After moving to Connecticut and completing the interview process, school administrators offered Peck a position as a music teacher, which she was eager to accept.

Before signing the contract however, Peck disclosed to her superiors that she was diagnosed with a serious autoimmune disease that required her to use medical marijuana as part of a larger treatment regimen. They told her this would be fine, as long as she had a doctor's recommendation.

"When they sent me back for the drug screening, it tested positive for marijuana," said Peck. "Then they immediately contacted me and put me on administrative leave."

After reexplaining the diagnosis and presenting a Florida medical marijuana license to school officials, Abigail was told to apply for a Connecticut-issued license to replace the one from Florida. She did so immediately and was granted a license shortly thereafter, upon receiving an authorized in-state doctor's recommendation.

Although she had done everything by the books and was already officially hired, the school suddenly rescinded the job offer.

"I received a call two weeks after all my paperwork was turned in," explained Peck. "When they called me in for a meeting, I assumed it was to begin employment, but they handed me a termination letter based on the fact my medical card was not active in Connecticut at that time."

After the job offer was rescinded, Peck hired a lawyer and filed a lawsuit. She hopes it will help prevent others being treated with medical cannabis from facing similar situations.

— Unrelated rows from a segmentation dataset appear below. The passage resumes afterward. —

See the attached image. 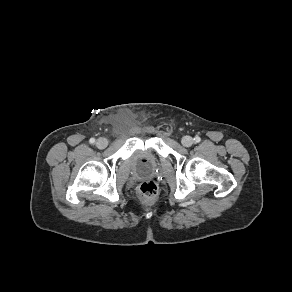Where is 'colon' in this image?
<instances>
[{"mask_svg":"<svg viewBox=\"0 0 292 292\" xmlns=\"http://www.w3.org/2000/svg\"><path fill=\"white\" fill-rule=\"evenodd\" d=\"M141 200L145 203H152L158 196V186L152 180L141 183L138 189Z\"/></svg>","mask_w":292,"mask_h":292,"instance_id":"5ec220e1","label":"colon"}]
</instances>
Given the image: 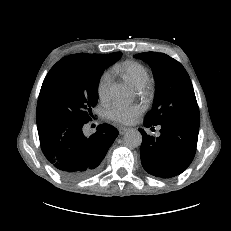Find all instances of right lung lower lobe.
I'll list each match as a JSON object with an SVG mask.
<instances>
[{"instance_id": "98d812e1", "label": "right lung lower lobe", "mask_w": 231, "mask_h": 231, "mask_svg": "<svg viewBox=\"0 0 231 231\" xmlns=\"http://www.w3.org/2000/svg\"><path fill=\"white\" fill-rule=\"evenodd\" d=\"M86 123L57 120L37 124L43 154L59 174L70 180L95 174L119 134L113 126L102 124L96 133L85 136Z\"/></svg>"}]
</instances>
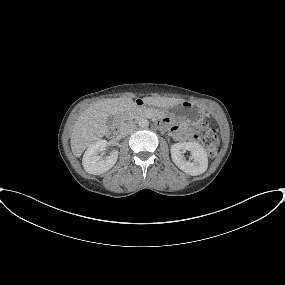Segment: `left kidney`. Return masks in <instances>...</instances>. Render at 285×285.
<instances>
[{
    "mask_svg": "<svg viewBox=\"0 0 285 285\" xmlns=\"http://www.w3.org/2000/svg\"><path fill=\"white\" fill-rule=\"evenodd\" d=\"M190 151L193 161H187L183 156ZM171 157L176 166L187 174L197 176L208 168V157L204 147L197 142L175 143L171 146Z\"/></svg>",
    "mask_w": 285,
    "mask_h": 285,
    "instance_id": "1",
    "label": "left kidney"
}]
</instances>
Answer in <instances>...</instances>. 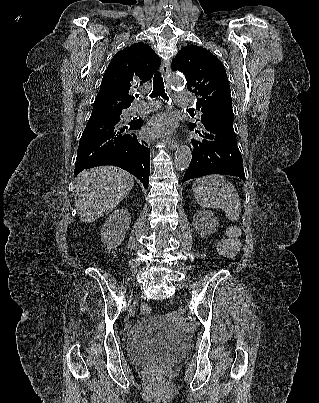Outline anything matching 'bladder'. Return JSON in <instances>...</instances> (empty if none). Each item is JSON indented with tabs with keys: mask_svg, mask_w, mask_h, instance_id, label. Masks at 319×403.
I'll use <instances>...</instances> for the list:
<instances>
[{
	"mask_svg": "<svg viewBox=\"0 0 319 403\" xmlns=\"http://www.w3.org/2000/svg\"><path fill=\"white\" fill-rule=\"evenodd\" d=\"M128 357L144 365H160L180 359L188 349V339L165 316L149 314L128 331Z\"/></svg>",
	"mask_w": 319,
	"mask_h": 403,
	"instance_id": "31cf9c89",
	"label": "bladder"
}]
</instances>
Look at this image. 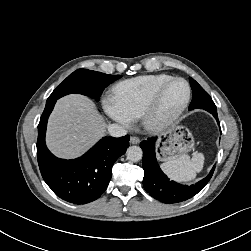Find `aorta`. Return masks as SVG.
Listing matches in <instances>:
<instances>
[{
  "label": "aorta",
  "mask_w": 251,
  "mask_h": 251,
  "mask_svg": "<svg viewBox=\"0 0 251 251\" xmlns=\"http://www.w3.org/2000/svg\"><path fill=\"white\" fill-rule=\"evenodd\" d=\"M127 159L138 162L142 159L143 151L139 146H130L126 151Z\"/></svg>",
  "instance_id": "762f6f07"
}]
</instances>
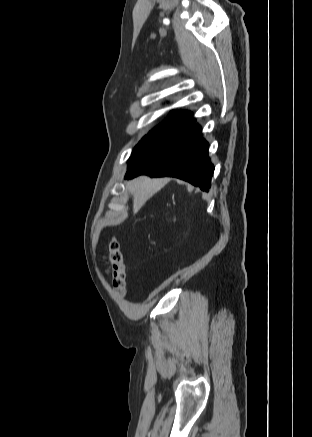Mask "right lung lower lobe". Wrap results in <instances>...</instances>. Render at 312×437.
Masks as SVG:
<instances>
[{
	"instance_id": "1",
	"label": "right lung lower lobe",
	"mask_w": 312,
	"mask_h": 437,
	"mask_svg": "<svg viewBox=\"0 0 312 437\" xmlns=\"http://www.w3.org/2000/svg\"><path fill=\"white\" fill-rule=\"evenodd\" d=\"M208 146L202 137L201 127L194 124L174 141L133 155L128 161L125 178L141 174L151 177L171 176L208 191L214 172L208 156Z\"/></svg>"
}]
</instances>
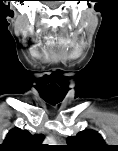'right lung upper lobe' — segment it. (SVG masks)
<instances>
[{
  "mask_svg": "<svg viewBox=\"0 0 118 151\" xmlns=\"http://www.w3.org/2000/svg\"><path fill=\"white\" fill-rule=\"evenodd\" d=\"M43 134L31 135L27 130L14 128L8 132L0 151H34L43 148Z\"/></svg>",
  "mask_w": 118,
  "mask_h": 151,
  "instance_id": "obj_1",
  "label": "right lung upper lobe"
}]
</instances>
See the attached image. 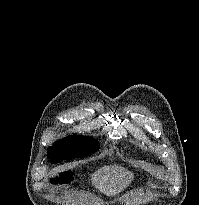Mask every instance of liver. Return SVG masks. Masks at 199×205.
<instances>
[{
    "instance_id": "liver-1",
    "label": "liver",
    "mask_w": 199,
    "mask_h": 205,
    "mask_svg": "<svg viewBox=\"0 0 199 205\" xmlns=\"http://www.w3.org/2000/svg\"><path fill=\"white\" fill-rule=\"evenodd\" d=\"M132 178L133 174L121 166H104L93 174L92 184L102 193L112 196L128 186Z\"/></svg>"
}]
</instances>
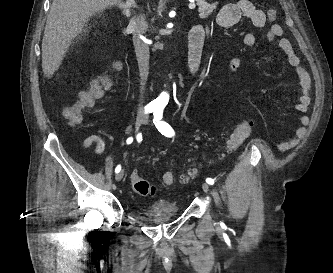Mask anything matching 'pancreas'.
Masks as SVG:
<instances>
[{
  "instance_id": "cf45deb5",
  "label": "pancreas",
  "mask_w": 333,
  "mask_h": 273,
  "mask_svg": "<svg viewBox=\"0 0 333 273\" xmlns=\"http://www.w3.org/2000/svg\"><path fill=\"white\" fill-rule=\"evenodd\" d=\"M198 5V11L200 12V18H207L213 10L216 8L215 4H209L205 0H196Z\"/></svg>"
}]
</instances>
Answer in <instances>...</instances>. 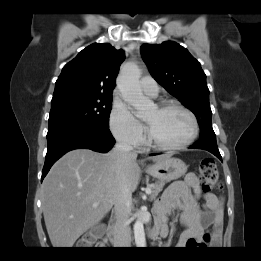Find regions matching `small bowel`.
<instances>
[{"mask_svg":"<svg viewBox=\"0 0 261 261\" xmlns=\"http://www.w3.org/2000/svg\"><path fill=\"white\" fill-rule=\"evenodd\" d=\"M203 200V207L197 205ZM172 209L181 211V222L185 231L180 237V247L189 246L192 240H200L206 229H211L212 244H218L222 232V200L215 194L204 192L199 179L189 173L183 181L172 183L156 207V227L166 231V216Z\"/></svg>","mask_w":261,"mask_h":261,"instance_id":"obj_1","label":"small bowel"}]
</instances>
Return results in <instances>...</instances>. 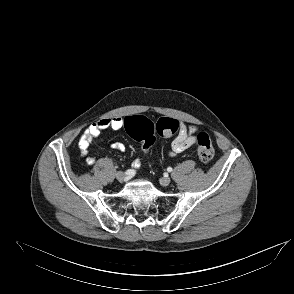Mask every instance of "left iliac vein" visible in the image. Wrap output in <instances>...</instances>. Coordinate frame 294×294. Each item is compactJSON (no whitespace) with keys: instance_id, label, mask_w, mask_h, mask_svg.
<instances>
[{"instance_id":"left-iliac-vein-1","label":"left iliac vein","mask_w":294,"mask_h":294,"mask_svg":"<svg viewBox=\"0 0 294 294\" xmlns=\"http://www.w3.org/2000/svg\"><path fill=\"white\" fill-rule=\"evenodd\" d=\"M159 182L162 186H168L171 183V179L169 177H163Z\"/></svg>"}]
</instances>
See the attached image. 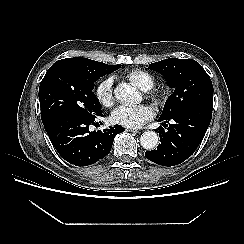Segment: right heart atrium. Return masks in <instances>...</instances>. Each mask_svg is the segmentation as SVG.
Listing matches in <instances>:
<instances>
[{
    "mask_svg": "<svg viewBox=\"0 0 244 244\" xmlns=\"http://www.w3.org/2000/svg\"><path fill=\"white\" fill-rule=\"evenodd\" d=\"M113 79L111 77L101 81L96 90L95 96L99 103L104 107H111L114 103Z\"/></svg>",
    "mask_w": 244,
    "mask_h": 244,
    "instance_id": "d8ad5b80",
    "label": "right heart atrium"
}]
</instances>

"I followed the protocol. They gave me instructions. I followed them in a timely manner," Peck added. "Everything was legal and law abiding."

In an email to the Republican-American, Waterbury Corporation Counsel Linda Wihbey said, "Peck did not have a Connecticut-issued medical marijuana card at the time of her hire, and so is not afforded protections under the 2012 Palliative Use of Marijuana Act."

A civil summons was issued with Waterbury Superior Court and a complaint was filed on November 30th and a civil summons was subsequently issued. Peck is seeking compensation for damages related to emotional distress and financial loss.